• **EXTRAIT**
□ □ □ □ □ □ □
Mooney M20C
Aéroport de Slave Lake (Alberta), 12 NM N
Le Bureau de la sécurité des transports du Canada (BST) a enquêté sur cet événement dans le but de promouvoir la sécurité des transports. Le Bureau n’est pas habilité à attribuer ni à déterminer les responsabilités civiles ou pénales. Le présent rapport n’est pas créé pour être utilisé dans le contexte d’une procédure judiciaire, disciplinaire ou autre. Voir Propriété et utilisation du contenu.
Déroulement du vol
Le 31 août 2021, l’aéronef Mooney M20C sous immatriculation privée (immatriculation C-GTIJ, numéro de série 2901) effectuait un vol selon les règles de vol à vue (VFR) entre l’aérodrome de La Crête (CFN5) (Alberta) et l’aéroport international John G. Diefenbaker de Saskatoon (CYXE) (Saskatchewan). Le pilote était seul à bord.
□ □ □ □ □ □ □
• **LISTING FOURNI**
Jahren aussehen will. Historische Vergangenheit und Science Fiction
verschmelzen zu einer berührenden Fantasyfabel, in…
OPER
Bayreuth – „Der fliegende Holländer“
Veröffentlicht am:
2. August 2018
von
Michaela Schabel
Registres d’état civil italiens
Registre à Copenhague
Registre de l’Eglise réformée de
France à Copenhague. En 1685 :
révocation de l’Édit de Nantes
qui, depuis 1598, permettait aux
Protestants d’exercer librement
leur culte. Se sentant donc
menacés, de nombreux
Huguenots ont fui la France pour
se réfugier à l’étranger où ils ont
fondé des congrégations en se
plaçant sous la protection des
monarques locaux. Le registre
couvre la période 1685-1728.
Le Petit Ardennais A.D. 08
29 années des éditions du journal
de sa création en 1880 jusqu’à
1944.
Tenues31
□ □ □ □ □ □ □
• **LISTE DES TÂCHES**
1 - Indiquez si chacune des affirmations suivantes concorde avec l'extrait, en répondant par oui ou par non et en citant les mots qui tranchent. (a) Le pilote voyageait avec un passager. (b) Le vol se déroulait selon les règles de vol à vue. (c) Le BST peut attribuer des responsabilités pénales.
2 - Relevez tous les aéroports et aérodromes nommés dans l'extrait.
Répondez en vous fondant uniquement sur l'extrait.

• **CORRIGÉ**
1 -
(a) Non : « Le pilote était seul à bord. »
(b) Oui : « effectuait un vol selon les règles de vol à vue (VFR) »
(c) Non : « Le Bureau n’est pas habilité à attribuer ni à déterminer les responsabilités civiles ou pénales. »

2 -
- Aéroport de Slave Lake
- aérodrome de La Crête (CFN5)
- aéroport international John G. Diefenbaker de Saskatoon (CYXE)